Healthy Cooking Columns
Hidden Valley Ranch and Highly Processed Food
Hidden Valley Ranch. (HVR.)
Three words that are a staple of American cupboards because the folks at Hidden Valley Ranch were the originators of Ranch Dressing. The history is pretty well known to foodies: Steve Henson and his wife offered the dressing at their dude ranch in Santa Barbara, the Hidden Valley Ranch. They sold packets of the dressing mix to customers in the area and in the early 1970s they sold their company, the manufacturing facility they had set up, and the dressing, to Clorox (the ranch itself was sold prior to the sale of the dressing company).
Clorox? Weird but true.
The rest is history, and Clorox through the years reformulated the dressing mix and the bottled dressing. People love the flavor, and in truth it does taste pretty good. The dressing is, however, a good look at how our food has evolved from what was likely a good basic buttermilk dressing recipe with a great blend of herbs and spices into a wholly manufactured product that has some very familiar but also many of the obscure ingredients found in highly processed foods.
Here’s the ingredient list:
vegetable oil (soybean and/or canola oil), water, egg yolk, sugar, salt, cultured nonfat buttermilk, natural flavors (milk, soy), spices, dried garlic, dried onion, vinegar, phosphoric acid, xanthan gum, modified food starch, MSG, artificial flavors, disodium phosphate, sorbic acid, calcium disodium EDTA as preservatives, disodium inosinate, disodium guanylate
The first half of the ingredients – the ones in italics to – are pretty familiar. Almost all of them are ingredients you would have in your home except for the mysterious “natural flavors”. I’m never sure what these are, but this is how the Food and Drug Administration defines the term:
The term natural flavor or natural flavoring means the essential oil, oleoresin, essence or extractive, protein hydrolysate, distillate, or any product of roasting, heating or enzymolysis, which contains the flavoring constituents derived from a spice, fruit or fruit juice, vegetable or vegetable juice, edible yeast, herb, bark, bud, root, leaf or similar plant material, meat, seafood, poultry, eggs, dairy products, or fermentation products thereof, whose significant function in food is flavoring rather than nutritional…
Maybe that’s not too nefarious, but it is still pretty vague as to what is in your food. You might have some of those items in your cabinet or fridge, but in the dressing it is not likely in a form that you would recognize. As for the other ingredients, like disodium guanylate, it is unlikely that you have them in your spice drawer.
First is cost. A 20 ounce bottle of HVR at the local grocery goes for $4.99. That’s 2 1/2 cups or 20 two tablespoon servings. Most folks actually use 4 tablespoons, but let’s split the difference at a more reasonable 3 tablespoons for the 20 ounce bottle which is more along the lines of 13 servings or 38 cents a serving.

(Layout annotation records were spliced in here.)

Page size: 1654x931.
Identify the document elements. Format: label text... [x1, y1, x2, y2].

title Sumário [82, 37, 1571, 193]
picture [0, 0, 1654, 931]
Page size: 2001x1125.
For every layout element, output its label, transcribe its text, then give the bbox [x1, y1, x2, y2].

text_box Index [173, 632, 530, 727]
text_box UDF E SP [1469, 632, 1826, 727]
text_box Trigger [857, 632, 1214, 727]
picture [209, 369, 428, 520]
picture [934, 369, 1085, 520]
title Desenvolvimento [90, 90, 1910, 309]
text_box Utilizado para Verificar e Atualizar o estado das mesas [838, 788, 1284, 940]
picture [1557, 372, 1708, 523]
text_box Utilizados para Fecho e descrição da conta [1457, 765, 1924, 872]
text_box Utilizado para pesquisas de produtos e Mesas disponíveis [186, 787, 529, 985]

Here’s what it costs to make your own Ranch Dressing:
Amount | Ingredient | Cost |
1/4 cup | reduce fat mayonnaise | 0.23 |
1/2 cup | Greek yogurt, Greek | 0.50 |
1/3 cup | reduced fat sour cream | 0.35 |
2 Tbsp. | non-fat buttermilk | 0.13 |
1 tsp. | white wine vinegar | 0.05 |
1/2 tsp. | sugar | 0.01 |
1 tsp. | onion powder | 0.13 |
1 tsp | garlic powder | 0.13 |
1 Tbsp | dried dill | 0.18 |
1 Tbsp. | dried chives | 0.18 |
1 Tbsp. | dried parsley | 0.18 |
1/4 tsp. | salt | 0.01 |
Total | 0.35 |
Simple. Making your own is cheaper by about 3 cents per portion (less if you shop around a bit). Yes, you have to initially purchase a lot more ingredients than the per serving cost in the analysis above, but these are essential ingredients for your pantry that help you expand your ability to cook for yourself.
We have demonstrated this same lower cost principle of making your own meals rather than from pre-packaged products with these analyses of Hamburger Helper and Rice a Roni.
From a health standpoint does this make all that much difference?
Yes. That little bit of time you spend making your own saves you a whopping 145 calories per three tablespoon serving (210 calories for the HVR and 65 if you make your own). There’s a similar reduction in the amount of salt, at 390 milligrams for the bottled dressing and only 210 if you make it yourself. You also get to choose the type of fat by selecting a mayonnaise made with olive oil rather than the soybean oil or canola oil that the HVR is made with.
The most important part is that your homemade dressing tastes better. A LOT better. Flavor, texture, freshness, no weird aftertaste – it’s all there in your own dressing and much more like the same delicious quality of what Hidden Valley Ranch Dressing started out as back in the 1950s.
Eat Healthy
Eating healthy is easy and less expensive than most people think.